CMS Indefinitely Delays HIPAA’s Unique Health Plan ID Requirement
November 4, 2014 in News
CMS has announced that it will delay, until further notice, enforcement of a requirement that organizations covered by HIPAA use unique health plan identifiers, Health Data Management reports (Goedert, Health Data Management, 11/3).
According to CMS, HPIDs are standard identifiers that the original 1996 HIPAA law required.
In 2012, HHS issued a final rule that required health plans to obtain HPIDs by Nov. 5, 2014, with the exception of small health plans, which had until Nov. 5, 2015. All covered entities would have been required to use HPIDs in standard transactions by Nov. 7, 2016, according to the final rule.

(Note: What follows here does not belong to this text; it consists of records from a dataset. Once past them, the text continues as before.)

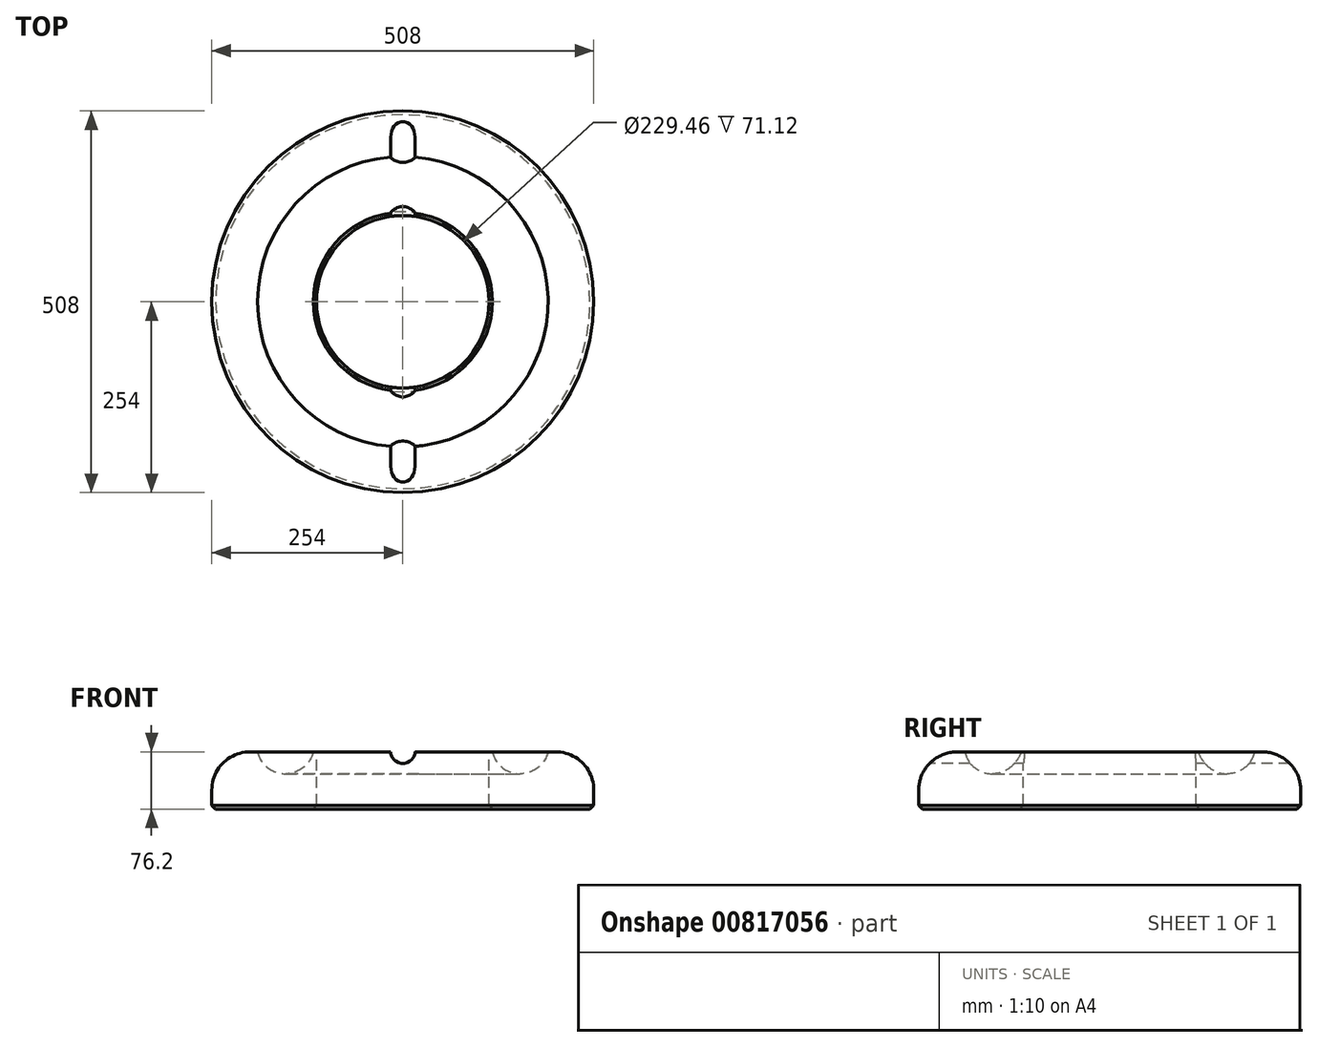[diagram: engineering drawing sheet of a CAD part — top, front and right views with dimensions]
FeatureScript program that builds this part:
annotation { "Feature Type Name" : "Feature", "Feature Type Description" : "" }
export const myFeature = defineFeature(function(context is Context, id is Id, definition is map)
    precondition{}
    {
        {
            var Q0;
            Q0=qCreatedBy(makeId("Top.planeOp"),FACE);
            var sketch = newSketch(context, id + "F0", { "sketchPlane" : qUnion([Q0])});
            skCircle(sketch, "E0", {"center": v(0, 0) * mm, "radius": 254 * mm});
            skSolve(sketch);
        }
        {
            var Q0;
            Q0 = qSketchRegion(id + "F0", true);
            extrude(context, id + "F1", {"entities" : qUnion([Q0]), "depth" : 76.2 * mm, "offsetDistance" : 25.4 * mm});
        }
        {
            var Q0;
            Q0=makeQuery(id+"F1.opExtrude","CAP_EDGE",EDGE,{"disambiguationData":[OSD([sQuery(id+"F0.wireOp",EDGE,"E0")])],"isStart":false});
            fillet(context, id + "F2", {"entities" : qUnion([Q0]), "radius" : 50.8 * mm, "tangentPropagation" : true, "allowEdgeOverflow" : false});
        }
        {
            var Q0;
            Q0=makeQuery(id+"F1.opExtrude","CAP_EDGE",EDGE,{"disambiguationData":[OSD([sQuery(id+"F0.wireOp",EDGE,"E0")])],"isStart":true});
            chamfer(context, id + "F3", {"entities" : qUnion([Q0]), "width" : 5.08 * mm, "tangentPropagation" : true});
        }
        {
            var Q0;
            Q0=makeQuery(id+"F1.opExtrude","CAP_FACE",FACE,{"disambiguationData":[OSD([sQuery(id+"F0.wireOp",EDGE,"E0")])],"isStart":false});
            var sketch = newSketch(context, id + "F4", { "sketchPlane" : qUnion([Q0])});
            skCircle(sketch, "E1", {"center": v(0, 0) * mm, "radius": 114.73 * mm});
            skSolve(sketch);
        }
        {
            var Q0;
            Q0 = qSketchRegion(id + "F4", true);
            extrude(context, id + "F5", {"entities" : qUnion([Q0]), "operationType" : NewBodyOperationType.REMOVE, "endBound" : BoundingType.THROUGH_ALL, "oppositeDirection" : true, "depth" : 25.4 * mm, "offsetDistance" : 25.4 * mm});
        }
        {
            var Q0;
            Q0=qCreatedBy(makeId("Front.planeOp"),FACE);
            var sketch = newSketch(context, id + "F6", { "sketchPlane" : qUnion([Q0])});
            skCircle(sketch, "E2", {"center": v(-156.14, 84.99) * mm, "radius": 38.1 * mm});
            skSolve(sketch);
        }
        {
            var Q0;
            Q0=makeQuery(id+"F6.imprint","IMPRINT",FACE,{"disambiguationData":[TD([[makeQuery(id+"F6.imprint","IMPRINT",EDGE,{"derivedFrom":sQuery(id+"F6.wireOp",EDGE,"E2")}),1.0]])]});
            var Q1;
            Q1=makeQuery(id+"F2.opFillet","BLEND_FACE",FACE,{"disambiguationData":[OSD([sQuery(id+"F0.wireOp",EDGE,"E0")])]});
            revolve(context, id + "F7", {"operationType" : NewBodyOperationType.REMOVE, "surfaceOperationType" : NewSurfaceOperationType.NEW, "entities" : qUnion([Q0]), "axis" : qUnion([Q1]), "revolveType" : RevolveType.FULL, "oppositeDirection" : true});
        }
        {
            var Q0;
            Q0=qCreatedBy(makeId("Front.planeOp"),FACE);
            var sketch = newSketch(context, id + "F8", { "sketchPlane" : qUnion([Q0])});
            skCircle(sketch, "E3", {"center": v(0, 77.12) * mm, "radius": 16.4 * mm});
            skSolve(sketch);
        }
        {
            var Q0;
            Q0=makeQuery(id+"F8.imprint","IMPRINT",FACE,{"disambiguationData":[TD([[makeQuery(id+"F8.imprint","IMPRINT",EDGE,{"derivedFrom":sQuery(id+"F8.wireOp",EDGE,"E3")}),1.0]])]});
            extrude(context, id + "F9", {"entities" : qUnion([Q0]), "operationType" : NewBodyOperationType.REMOVE, "endBound" : BoundingType.SYMMETRIC, "oppositeDirection" : true, "depth" : 777.24 * mm, "offsetDistance" : 25.4 * mm});
        }
        {
            var Q0;
            Q0=makeQuery(id+"F5.boolean.opBoolean","INTERSECT",EDGE,{"derivedFrom":[makeQuery(id+"F1.opExtrude","CAP_FACE",FACE,{"disambiguationData":[OSD([sQuery(id+"F0.wireOp",EDGE,"E0")])],"isStart":true}),makeQuery(id+"F5.opExtrude","SWEPT_FACE",FACE,{"disambiguationData":[OSD([sQuery(id+"F4.wireOp",EDGE,"E1")])]})]});
            chamfer(context, id + "F10", {"entities" : qUnion([Q0]), "width" : 5.08 * mm, "tangentPropagation" : true});
        }
    });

CMS by 2016 intended to create a database of all health plans that use HPIDs (iHealthBeat, 9/24).
Details of Delay
The delay, which took effect Oct. 31, applies to all entities covered by HIPAA, including:
- Claims clearinghouses;
- Health plans; and
- Providers (CMS announcement, 10/31).
The delay follows September recommendations made to HHS from the National Committee on Vital and Health Statistics. The advisory body argued that HHS should “rectify in rulemaking that all covered entities not use” HPIDs for electronic transactions covered by HIPAA, citing the:
- Costs of adapting software for HPIDs (Brino, Government Health IT, 11/3); and
- Widespread use of the National Association of Insurance Commissioners payer identification system.
In a letter to HHS, NCVHS expressed concerns that “modifying [the payer ID system] would create a significant disruption in the routing and processing of all administrative transactions” (Health Data Management, 11/3).
CMS’ Office of e-Health Standards and Services said that the indefinite delay “will allow HHS to review the NCVHS’ recommendation and consider any appropriate next steps” (Government Health IT, 11/3).